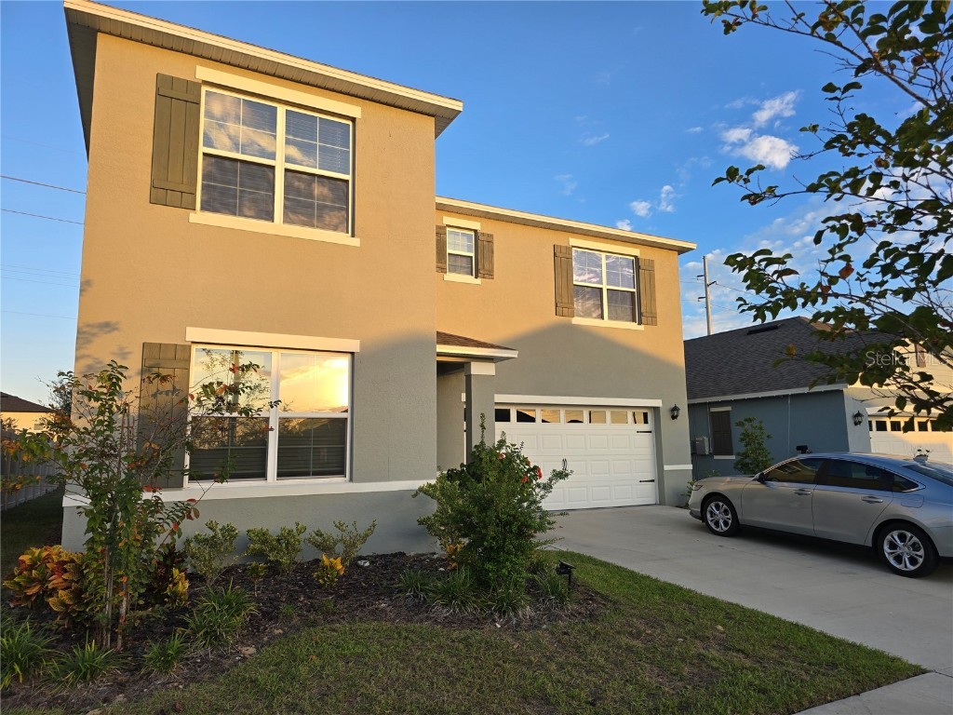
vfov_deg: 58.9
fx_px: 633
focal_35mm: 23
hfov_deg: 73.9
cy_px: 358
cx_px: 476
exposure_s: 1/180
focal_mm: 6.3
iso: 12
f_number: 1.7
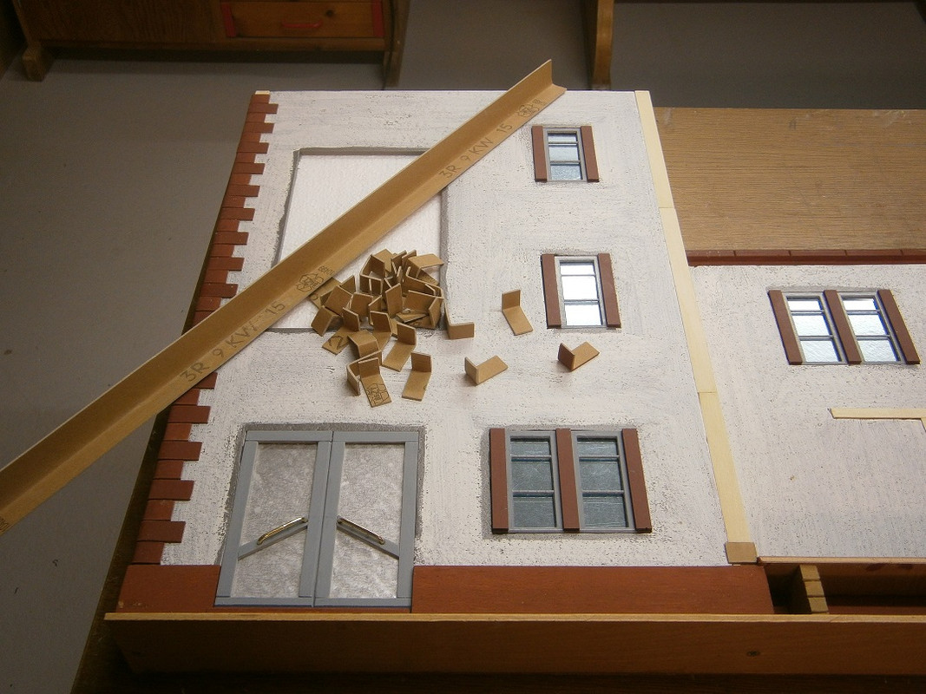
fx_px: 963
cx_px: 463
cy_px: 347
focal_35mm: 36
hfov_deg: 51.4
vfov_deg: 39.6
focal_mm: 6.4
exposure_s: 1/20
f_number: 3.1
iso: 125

▬▬▬▬▬▬▬▬▬▬

*Exercise details*: The output is the lines from the start of the data above through the line containing "f_number: 3.1", unchanged, with any picture left out.

*Response to the exercise*:
vfov_deg: 58.9
fx_px: 633
focal_35mm: 23
hfov_deg: 73.9
cy_px: 358
cx_px: 476
exposure_s: 1/180
focal_mm: 6.3
iso: 12
f_number: 1.7
fx_px: 963
cx_px: 463
cy_px: 347
focal_35mm: 36
hfov_deg: 51.4
vfov_deg: 39.6
focal_mm: 6.4
exposure_s: 1/20
f_number: 3.1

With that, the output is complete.